Those hoping the G8 would achieve a breakthrough in Climate negotiations, would only need to look at the history of the G8 to know it is often more like an extended press conference for the G8 countries to touch base and put out some symbolic gestures on the issue of the day, meanwhile the real negotiations are happening behind the scenes round the clock all year long.

But in terms of gestures what was achieved?

That the G8 countries aim to keep global emissions low enough to avoid a 2C rise in temperature

That it should aim to cut 80% of emissions by 2050, and the world aim for 50% cuts.

Neither stands out as groundbreaking, and worse for environmentalists was that several measures discussed appeared to fall by the way side: Mexico proposed a “green fund” for developing countries, something floated by Brown prior the G8 meeting and worse still developing countries are of the opinion that only a 40% cut by 2020 by developed countries could get them to make serious cuts.

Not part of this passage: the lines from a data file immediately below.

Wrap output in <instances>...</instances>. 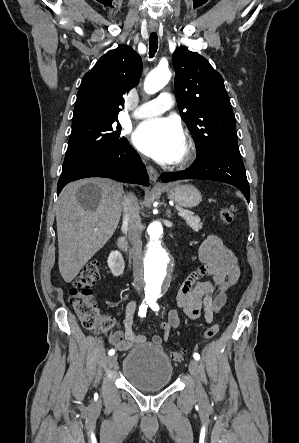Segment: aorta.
Listing matches in <instances>:
<instances>
[{
  "label": "aorta",
  "mask_w": 299,
  "mask_h": 443,
  "mask_svg": "<svg viewBox=\"0 0 299 443\" xmlns=\"http://www.w3.org/2000/svg\"><path fill=\"white\" fill-rule=\"evenodd\" d=\"M168 68H156L145 79L144 90L154 94L162 89L170 80ZM148 239L144 255L145 296L148 300L161 297L167 285L168 268L171 257L164 246L165 230L160 222H151L146 229Z\"/></svg>",
  "instance_id": "obj_1"
}]
</instances>
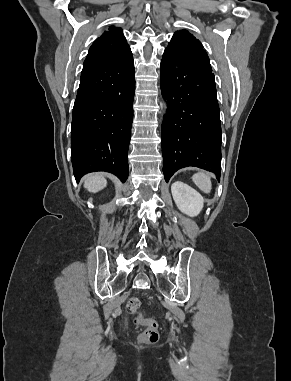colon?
<instances>
[{"label":"colon","instance_id":"obj_1","mask_svg":"<svg viewBox=\"0 0 291 381\" xmlns=\"http://www.w3.org/2000/svg\"><path fill=\"white\" fill-rule=\"evenodd\" d=\"M140 299L138 297H131L127 302V308L131 313L137 312L140 307ZM134 323L144 327L141 332L140 338L146 343H156L159 337L158 324L152 318H146L143 316H137Z\"/></svg>","mask_w":291,"mask_h":381}]
</instances>
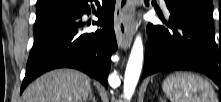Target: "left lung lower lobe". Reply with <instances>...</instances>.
I'll use <instances>...</instances> for the list:
<instances>
[{
    "mask_svg": "<svg viewBox=\"0 0 221 102\" xmlns=\"http://www.w3.org/2000/svg\"><path fill=\"white\" fill-rule=\"evenodd\" d=\"M165 2L171 13L169 22L165 21L169 29L147 26L143 77L159 71L195 70L221 89V45L215 42L213 21L183 4Z\"/></svg>",
    "mask_w": 221,
    "mask_h": 102,
    "instance_id": "left-lung-lower-lobe-1",
    "label": "left lung lower lobe"
}]
</instances>
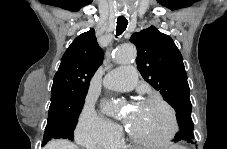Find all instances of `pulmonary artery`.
Listing matches in <instances>:
<instances>
[{
	"mask_svg": "<svg viewBox=\"0 0 227 149\" xmlns=\"http://www.w3.org/2000/svg\"><path fill=\"white\" fill-rule=\"evenodd\" d=\"M137 83V73L133 66H121L108 72L103 85L111 90L124 92L135 87Z\"/></svg>",
	"mask_w": 227,
	"mask_h": 149,
	"instance_id": "e3ab8cb5",
	"label": "pulmonary artery"
}]
</instances>
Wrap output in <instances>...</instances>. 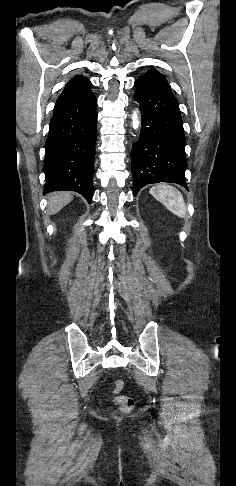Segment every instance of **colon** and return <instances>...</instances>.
<instances>
[{
	"label": "colon",
	"mask_w": 236,
	"mask_h": 486,
	"mask_svg": "<svg viewBox=\"0 0 236 486\" xmlns=\"http://www.w3.org/2000/svg\"><path fill=\"white\" fill-rule=\"evenodd\" d=\"M123 389L124 382L122 380L115 381L112 388L113 401L119 406L122 412L128 413L133 409L134 401L128 396L121 395Z\"/></svg>",
	"instance_id": "obj_1"
}]
</instances>
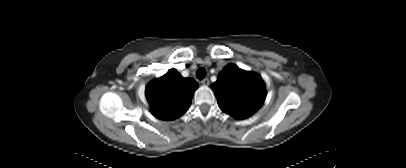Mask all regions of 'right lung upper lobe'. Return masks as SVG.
Returning <instances> with one entry per match:
<instances>
[{
  "label": "right lung upper lobe",
  "mask_w": 406,
  "mask_h": 168,
  "mask_svg": "<svg viewBox=\"0 0 406 168\" xmlns=\"http://www.w3.org/2000/svg\"><path fill=\"white\" fill-rule=\"evenodd\" d=\"M198 84L192 78H183L176 69L151 81L146 87V98L151 113L162 120H174L190 107Z\"/></svg>",
  "instance_id": "right-lung-upper-lobe-1"
}]
</instances>
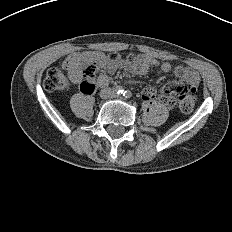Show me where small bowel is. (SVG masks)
I'll list each match as a JSON object with an SVG mask.
<instances>
[{
  "label": "small bowel",
  "instance_id": "c3829d8e",
  "mask_svg": "<svg viewBox=\"0 0 232 232\" xmlns=\"http://www.w3.org/2000/svg\"><path fill=\"white\" fill-rule=\"evenodd\" d=\"M122 67L125 70L137 75L146 74L150 68H159L164 73L172 72L175 75L176 80L169 85H166L163 89V92L170 91L182 84L196 88L200 81V76L196 71L181 66L173 67L168 62H160L156 58L150 57L148 55L139 56L137 63L133 66L123 64ZM65 68L68 70V77L71 82L78 83L81 80V71L76 66L74 60H69L66 62ZM112 70V68L108 69V71ZM108 82L109 78L106 74H102L98 77L97 83L99 86H105L108 84ZM142 97L146 101L153 100L156 97V90L153 88H146L142 92Z\"/></svg>",
  "mask_w": 232,
  "mask_h": 232
}]
</instances>
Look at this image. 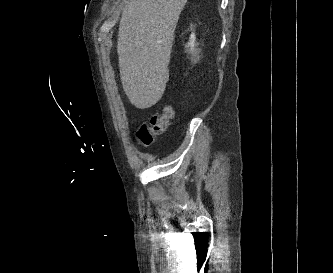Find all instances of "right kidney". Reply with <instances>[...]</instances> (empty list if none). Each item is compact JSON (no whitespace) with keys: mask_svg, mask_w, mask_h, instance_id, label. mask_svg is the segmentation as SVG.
Returning a JSON list of instances; mask_svg holds the SVG:
<instances>
[{"mask_svg":"<svg viewBox=\"0 0 333 273\" xmlns=\"http://www.w3.org/2000/svg\"><path fill=\"white\" fill-rule=\"evenodd\" d=\"M195 45V35L191 34L190 41L188 43V47H190V50L193 51Z\"/></svg>","mask_w":333,"mask_h":273,"instance_id":"obj_1","label":"right kidney"}]
</instances>
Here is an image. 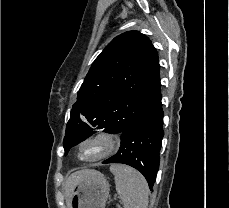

Nevertheless, The G8 has not been a failure and in fact is another albeit small stepping stone for an event which garners far too much publicity for what actually goes on. While the developed countries proposed cuts against those demanded by developing countries may make negotiations appear at an impasse, in reality, a solution is probably not so far off.

Three factors, discussed could make a breakthrough:

The first is the role of a “Green fund”, developing countries protest that the G8 make deeper cuts because they are responsible historically for emissions but more importantly because their people are already more prosperous. If a significant ‘green fund’ was made available, it could have the dual role of aiding development and doing so sustainably. This could also take the form of technology transfer, in combination with funding, which remains a critical road block to developing countries supporting environmental energy options.

The second is the Waxman-Markey bill currently being debated in the US senate, this needs to pass with a credible amount of its original intention left intact, if it does, that paves the way for further North American legislation ( with Canada and possibly Mexico in some role), perhaps more importantly it gives the US genuine clout to lead.

The third and most important factor lies with US negotiations with China, Russia and Brazil. Already the US has persuaded China to come to the table, as well as reticent Russia. Although importance should also be attached to the role of Brazil, India and Indonesia, is is these two countries, the next most powerful of non-western countries that could make or break global negotiations. I

The US has its work cut out; continued behind the scenes work will be the modus operandi in the run up to Copenhagen. However all policy relies on momentum, a global deal even a disappointing one, changes the domestic policy debates for the better, this could create a positive interchanging momentum that increasingly reaches for greater efforts to cut emissions globally.